Многие офицеры относились к Пепеляеву с большой долей иронии, а рядовые так вообще со смешком называли его «ненастоящим генералом». И не только из-за возраста — ему еще не было и тридцати лет. Опыта командования большими соединениями у него действительно не было. Пепеляев неплохо проявил себя во время Первой мировой, но закончил ее лишь в звании капитана. Звание подполковника получил непонятно за какие заслуги из рук Керенского, главы Временного правительства. Так что многим боевым офицерам, за плечами которых было гораздо больше боев на европейских фронтах, было не очень понятно, с какой радости ему вдруг после анекдотично-случайного, — как они считали, — «освобождения» Томска от большевиков дали погоны полковника, а затем и генерала.

— Лето скоро закончится, а зимы — сами знаете, — какие тут суровые, — не унимался штабс-капитан. — Да и красные, как мне разведка донесла, тоже сдаваться не собираются. Это пока еще все тихо, но уверен, что нас еще ждет немало сюрпризов.

Но на него все зашикали, да так яростно, что Дерюгин не стал дальше развивать свою мысль.

— Господа, а пойдемте-ка в картишки перекинемся, — предложил поручик Вострихин, славившийся своим веселым нравом. — Вечер длинный. Надо же чем-то руки занять.

Сергею не очень хотелось оставлять Татьяну надолго одну, но пришлось согласиться. Не в офицерских правилах было отдаляться от «товарищей по оружию». Офицеры от нечего делать не только вечерами, а то и днём играли в карты. Почти всю поездку он под различными предлогами отнекивался от участия в играх, но сейчас не смог.

— Ладно, если только одну партийку, — согласился Сергей.

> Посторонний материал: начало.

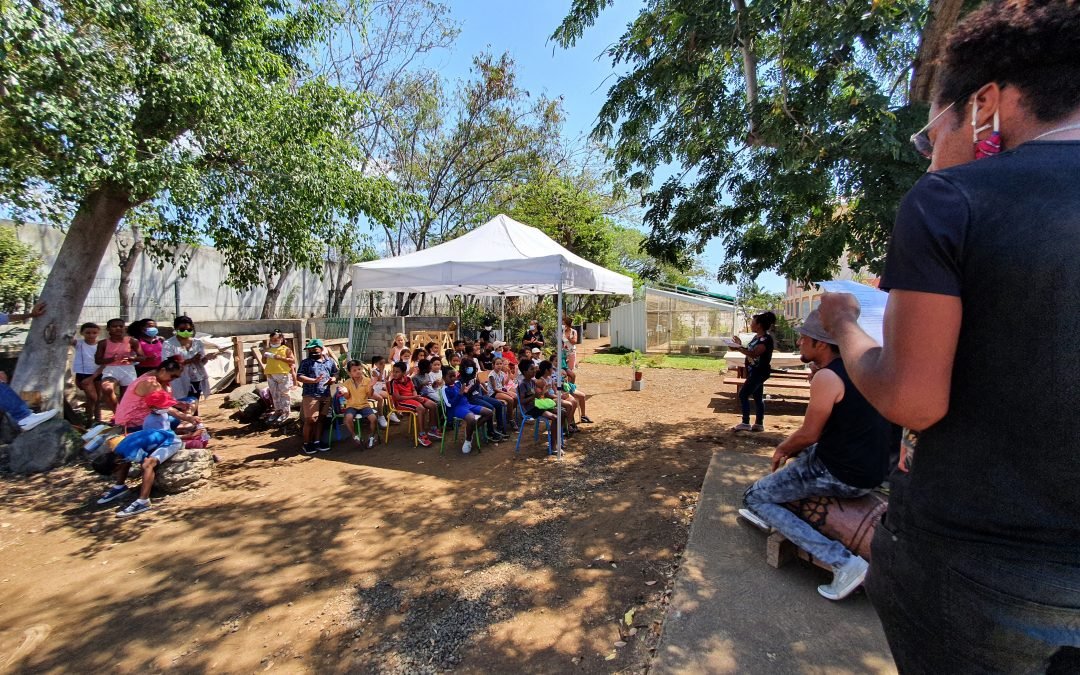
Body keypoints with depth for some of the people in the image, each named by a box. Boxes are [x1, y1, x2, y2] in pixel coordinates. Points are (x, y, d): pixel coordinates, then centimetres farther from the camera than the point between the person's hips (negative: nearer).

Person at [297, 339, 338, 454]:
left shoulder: (330, 361, 11)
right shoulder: (306, 362, 0)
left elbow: (335, 373, 17)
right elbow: (299, 376, -8)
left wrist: (333, 379, -6)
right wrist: (314, 380, -20)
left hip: (326, 395, 4)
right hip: (310, 395, -4)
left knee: (321, 419, 10)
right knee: (310, 420, -5)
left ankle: (317, 441, 21)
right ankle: (307, 443, 10)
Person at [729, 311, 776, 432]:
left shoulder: (766, 339, -19)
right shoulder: (757, 337, 11)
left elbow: (754, 354, -30)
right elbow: (750, 351, 19)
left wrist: (738, 349, -36)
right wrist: (740, 344, 7)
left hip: (759, 372, -10)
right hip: (755, 372, 10)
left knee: (743, 394, -10)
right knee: (758, 397, 13)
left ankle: (745, 423, -4)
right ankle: (759, 424, 21)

Обычно ему в карты не везло, но тут, что называется, подфартило. Возбужденные шампанским и разговорами о скорой победе над большевиками, офицеры, не колеблясь, блефовали и ставили на кон большие деньги. И в итоге Сергей выиграл невиданную сумму — почти миллион «сибирских рублей». Таких денег он никогда в жизни не держал в руках.

— Серж, ну, и везет тебе сегодня, — засмеялся поручик Вострихин, отсчитывая банкноты. — Но, как говорится, не везет в карты — повезет в любви. Я тут намедни в обозах такую фифу высмотрел. Надо бы познакомиться с ней поближе.

— Как вы можете, поручик, — возмутился один из офицеров. — Мы же на войне, причем священной за Русь-матушку. Не сегодня-завтра можем лечь в сырую землю. А вы…

— Не будьте ханжой, — не сдавался Вострихин. — Не нами сказано — война войной, а обед по расписанию. А Фридрих Вильгельм понимал, что говорил. Так что, пока живы, надо брать от жизни все, что можем.

В свое купе Сергей возвращался в превосходном настроении. Хотя, конечно, поведение товарищей по полку его раздражало. Как можно пить шампанское, развлекаться, говорить о женщинах и каких-то пустяках, когда их страна, их России стоит на пороге вселенской катастрофы.

Поезд опять остановился, и он пошел вдоль вагонов по насыпи. По пути заглянул к полковому кассиру, которому, как было принято в части, сдал на хранение выигранные деньги. Так считалось безопаснее.

Он нашел Татьяну, сидящей на ступеньках вагона.

— Мы с тобой теперь богаты как никогда прежде, — начал он, было, говорить, желая порадовать жену, но она приложила пальцы к губам и прошептала:

— Тихо. Тихо. Садись, послушай, как изумительно поют здесь соловьи. Никогда раньше такого не слышала. Наверное, нигде в мире так не поют соловьи. Только у нас в России.

Сергей присел рядом на ступеньки, обнял жену за плечи, и они еще долго сидели так, слушая соловьиные трели.